_DATASET CONTENT_:

* * *

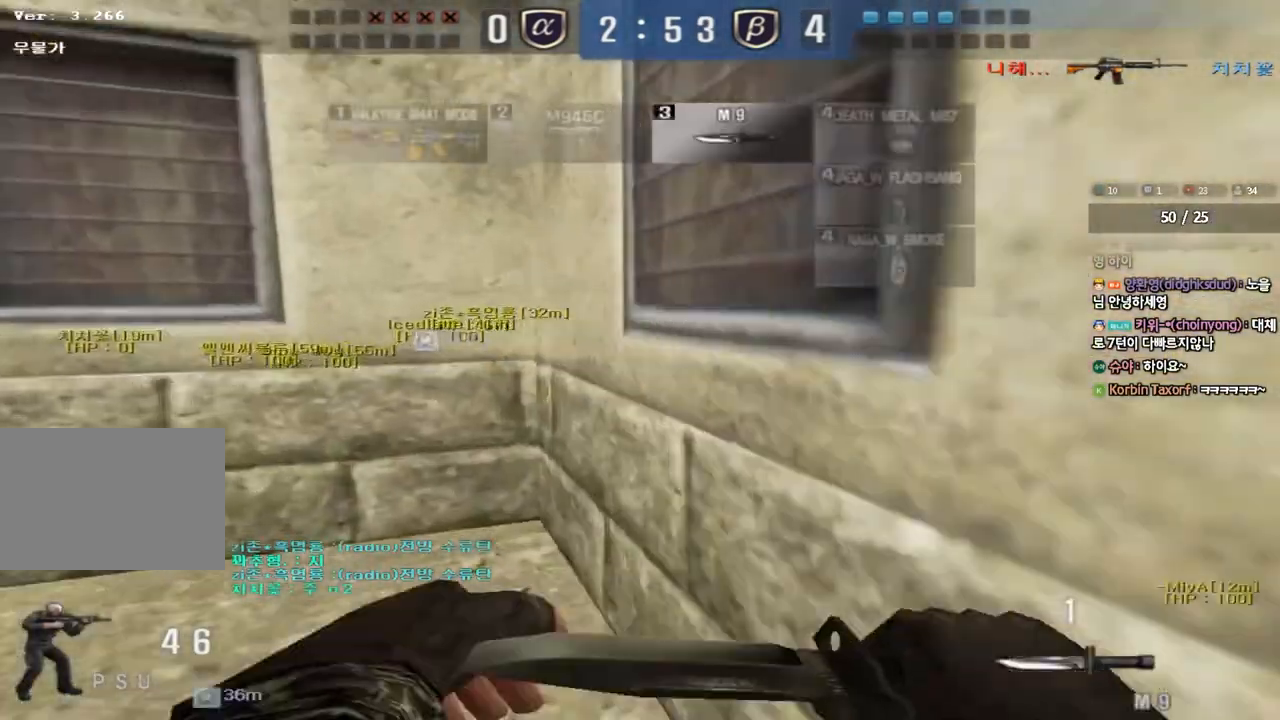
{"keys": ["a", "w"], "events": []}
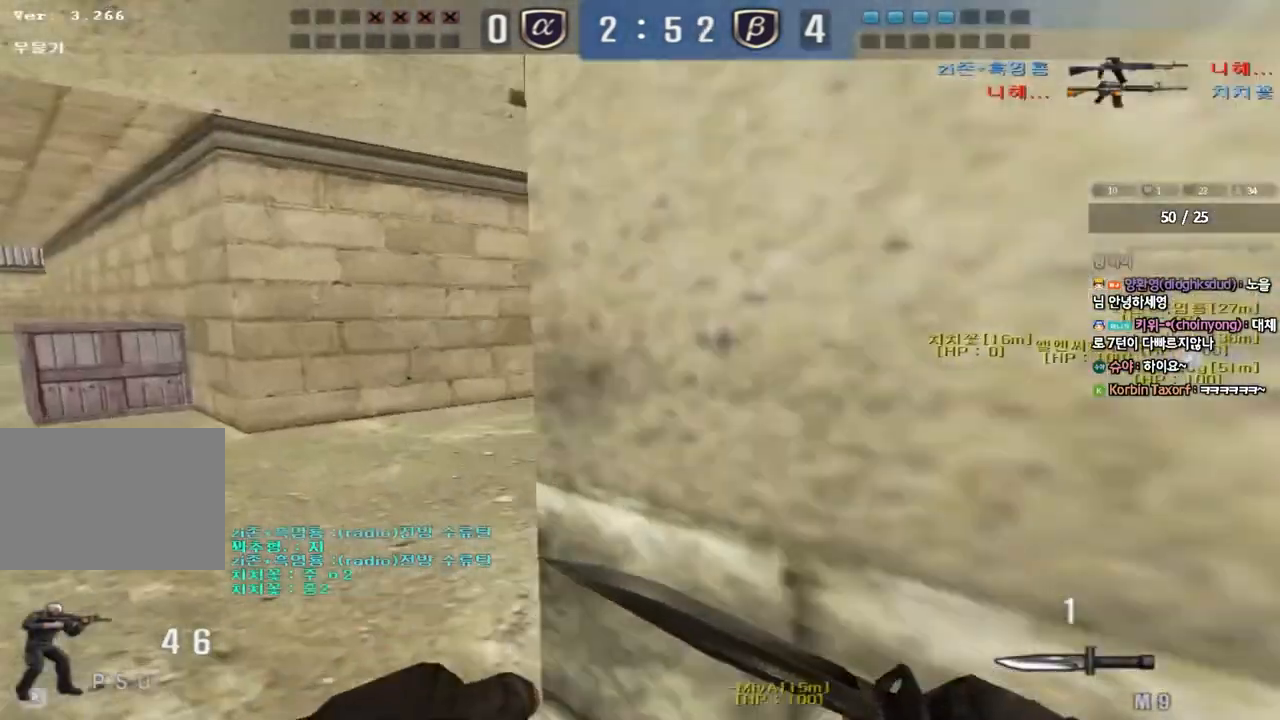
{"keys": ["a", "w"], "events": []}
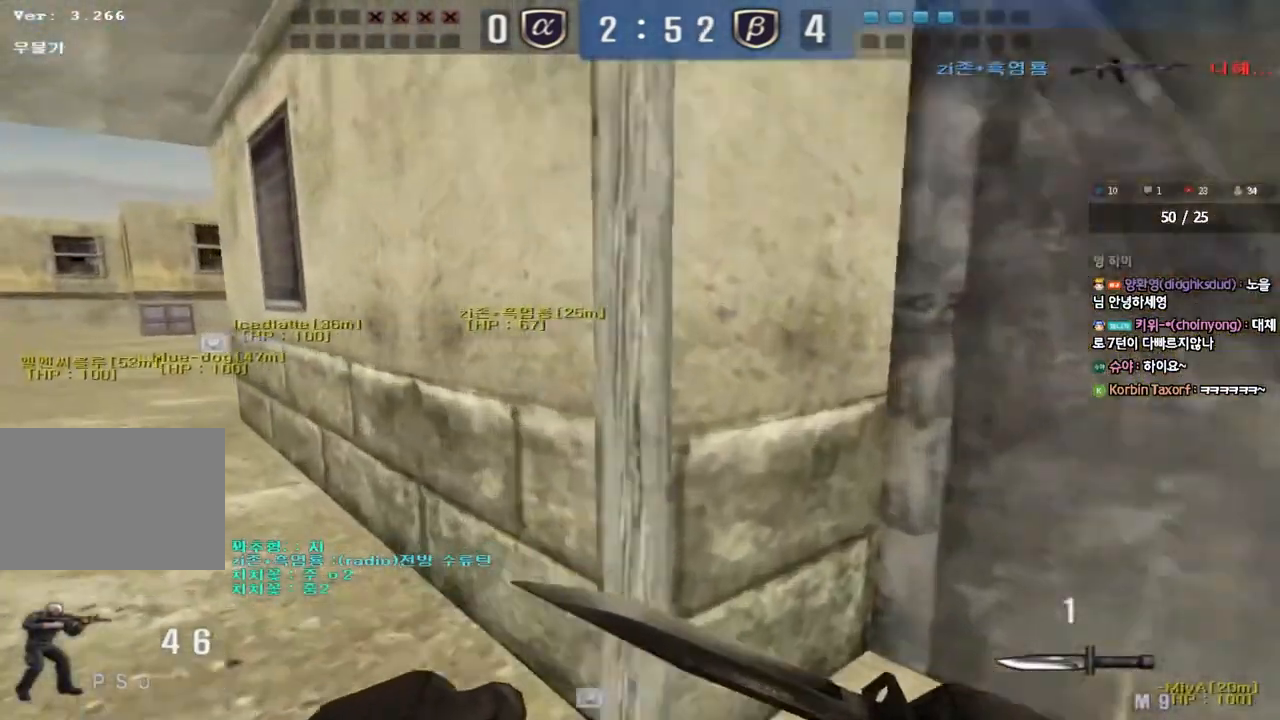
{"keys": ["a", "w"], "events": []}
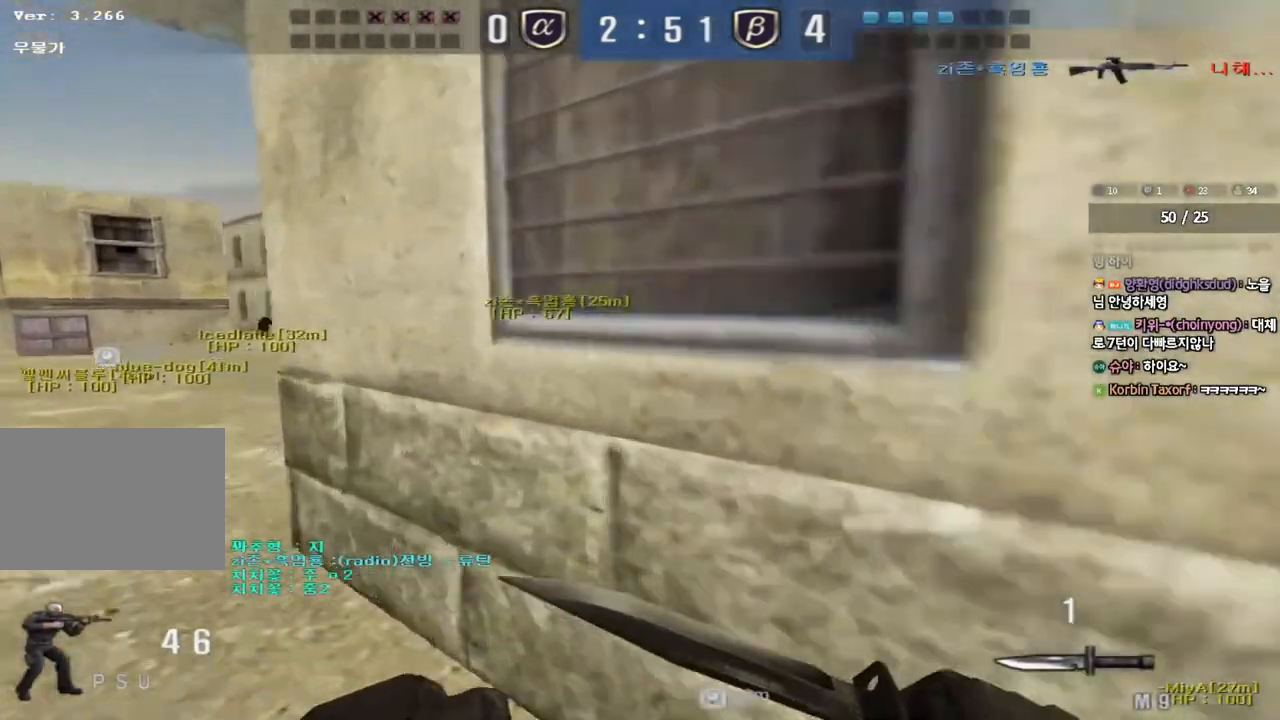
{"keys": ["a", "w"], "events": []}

* * *

_ACTIVITY_: Every word of the material above should be copied exactly; no pictures.

_TASK RESPONSE_:
{"keys": ["a", "w"], "events": []}
{"keys": ["a", "w"], "events": []}
{"keys": ["a", "w"], "events": []}
{"keys": ["a", "w"], "events": []}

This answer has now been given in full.